Heerten shows that the bridge spanning decolonization and the post-colonial moment could indeed be a narrow one and this sealed Biafra’s destiny. The conflict erupted while the right to self-determination was high on the international political agenda and was still being pursued across Africa. But Nigeria had become independent seven years before in 1960 and Nigeria’s sovereignty became “a structural advantage” that commanded international respect. While Biafra tried to escape the massive violence of postcolonial politics – reflected in large-scale ethnic cleansing of Igbos in 1966 – their claim for statehood emerged after postcolonial sovereignty had started to trump self-determination.

As Heerten writes, “the creation of new nation-states, which had become the focal point of the mindset of decolonization, still defined the political imagination of many contemporaries. However, for postcolonial secessionist movements like Biafra, it was beyond the realm of the possible” (p. 79). There were different temporalities at play on the African continent during the 1960s – between colonialism and the postcolonial – and what had catapulted the independence claims forward also partly explains Biafra’s downfall.

The consequences of this were massive and extended far beyond the lost lives and hopes at this point in time. Heerten argues that the Nigerian Civil War produced “a loss of confidence in postcolonial governments per se.” (p. 311). The political consequences hereof proved far-reaching because they sparked a postcolonial debate about the alluring, yet stark choice between humanitarian intervention and non-intervention in respect of self-determination or sovereignty that has endured and haunts us still today.

Here, Heerten’s work helps illuminate a larger postcolonial human condition in which the humanitarian agencies “enact the part of the explorers of a terra incognita of postcolonial misery” (p. 322). There is no doubt that humanitarianism at this point entered into a new era both as a political imaginary and as a field of operational practice. By his combined focus on Biafra as a case and the postcolonial world as a structural reordering of the international system, Heerten does not overstate the historical significance of his case-study as could have been a risk. Instead the two perspectives inform each other to their mutual benefit.

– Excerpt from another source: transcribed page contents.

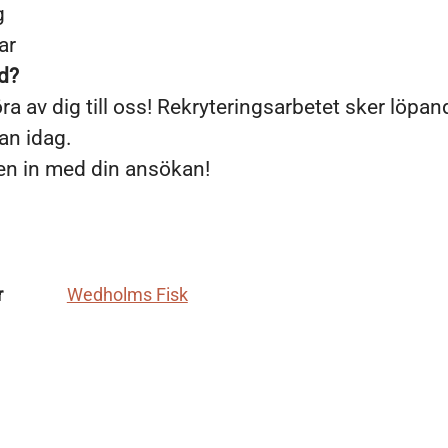
g
ar
ad?
öra av dig till oss! Rekryteringsarbetet sker löpan
an idag.
n in med din ansökan!
r
Wedholms Fisk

The link presented between humanitarianism and human rights remains more tenuous. Heerten rightfully asks how we can understand the collective transformational effect of humanitarianism and human rights on international politics if we create a sharp distinction between them (p. 7). There are factors such as their legal foundation, their operationalization and their political-institutional infrastructure that separated them as they expanded as fields of practice from the 1970s. However, the chronology and causalities behind their new historical significance from this postcolonial vantage point certainly call for this question to be asked but in the end, the book does not bring them sufficiently together to provide a convincing answer to this complex question. The book’s strengths emerge more strongly on the humanitarian theme than on the human rights dimension. Heerten does point to some important overlapping features but it will be up to future historians to figure out how closely the comparisons here can actually be made.